F1 Team Principal Expects 2017 to be Dominated by Mercedes

Ryan Ashenhurst
Ryan Ashenhurst
Ryan Ashenhurst
Contributor

Formula One next season is expected to lap at around 5-seconds-per-lap quicker and is optimistically hoping to tighten up the pack. But one team principal isn’t expecting as drastic a change as others and expects Mercedes to continue dominating.

Monisha Kaltenborn is Sauber’s team principal. The team haven’t had much to cheer about this year, but the reset button in the winter months always allows for the chance to gain tenths and climb the order. But Kaltenborn believes the running order may be more stable than we’re anticipating.

Felipe Nasr (BRA), Sauber F1 Team.  Yas Marina Circuit.
Felipe Nasr (BRA), Sauber F1 Team.
Yas Marina Circuit.

“This (2017) is an opportunity for all the teams who have a certain development possibility to approach Mercedes. But it will probably take another two years for the manufacturers to get close to the Mercedes engine.

I have expressed my doubts from the outset. The fact that the cars will be faster and be harder to drive will not be noticed by the spectator. If the difference would be 10 or 15 seconds per lap, they would notice it, but not if it is five or six seconds. So I’m concerned about that.”

– Monisha Kaltenborn

The Sauber boss does have a point in terms of 5-seconds being visible to the spectator. In Bahrain Qualifying, Hamilton’s pole time was 5-seconds quicker than Felipe Nasr’s Sauber. It wasn’t a gap that was significantly obvious whilst watching the sessions unfold at the time.

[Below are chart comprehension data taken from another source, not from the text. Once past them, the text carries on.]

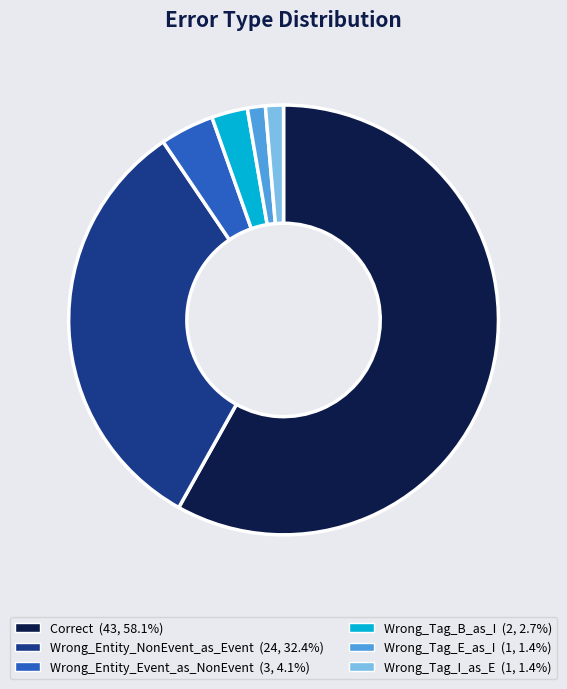

Do Wrong_Tag_E_as_I and Correct together represent more than half of the pie?

Yes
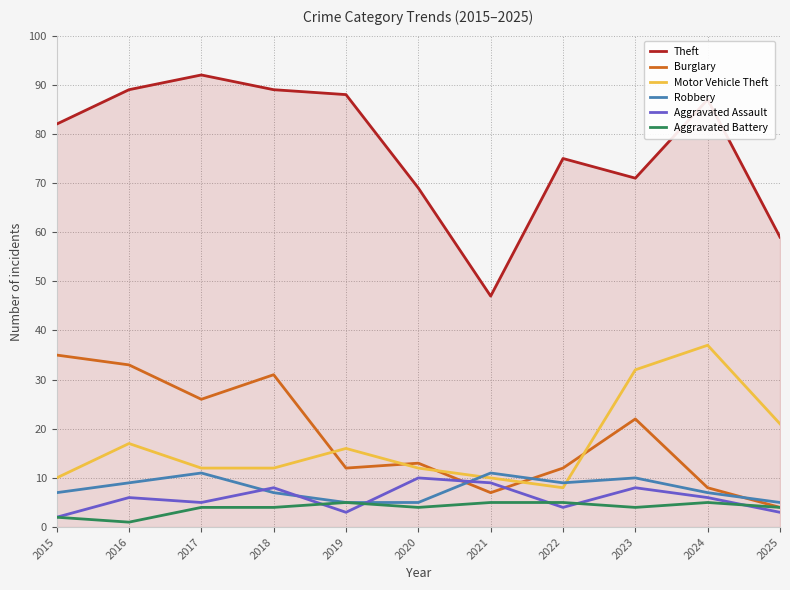

How many Robbery values are between 5 and 10?

9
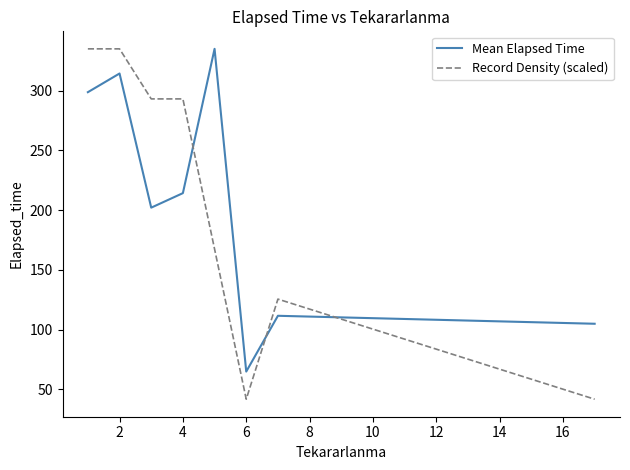

True or false: Record Density (scaled) and Mean Elapsed Time intersect in this chart.

True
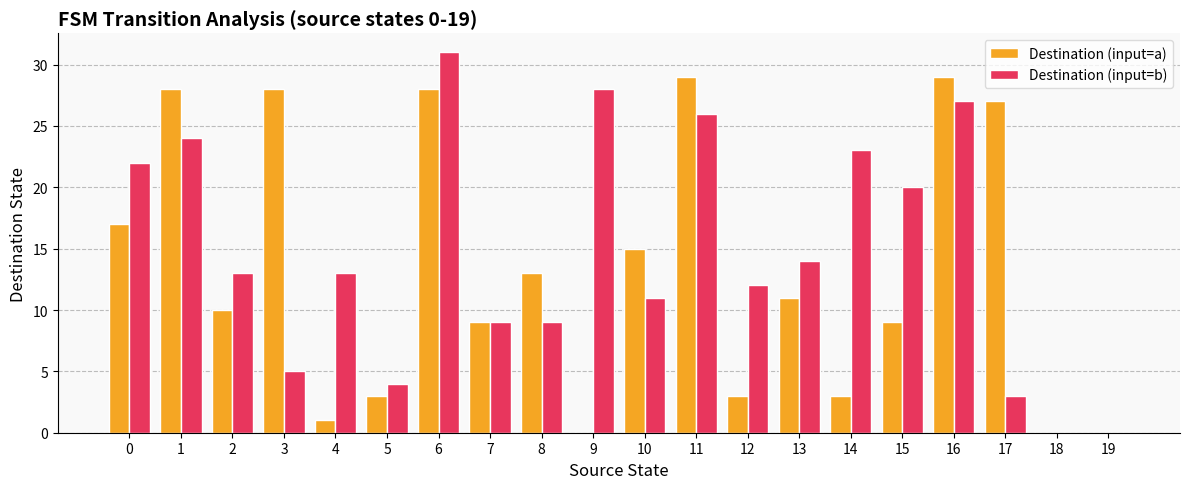

Read the Destination (input=a) value at 16.

29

Felipe Nasr (BRA) Sauber F1 Team.  Silverstone Circuit.
Felipe Nasr (BRA) Sauber F1 Team.
Silverstone Circuit.

Foresight is a tricky game, and Kaltenborn’s perception that Mercedes will remain a dominant force is exactly what the sport is hoping to step away from with these drastic regulation changes. Dominance of any team is bad for the spectacle and can go on for so long that even F1 driver’s lose perspective.

It’s a case of “wait and see” for 2017. It’s hard to offer judgement on something that is a few month’s away, but the certainties are that the cars will look more aggressive and diverse, they will be harder to drive and they will be much faster. Let’s start talking about dirty air after Melbourne?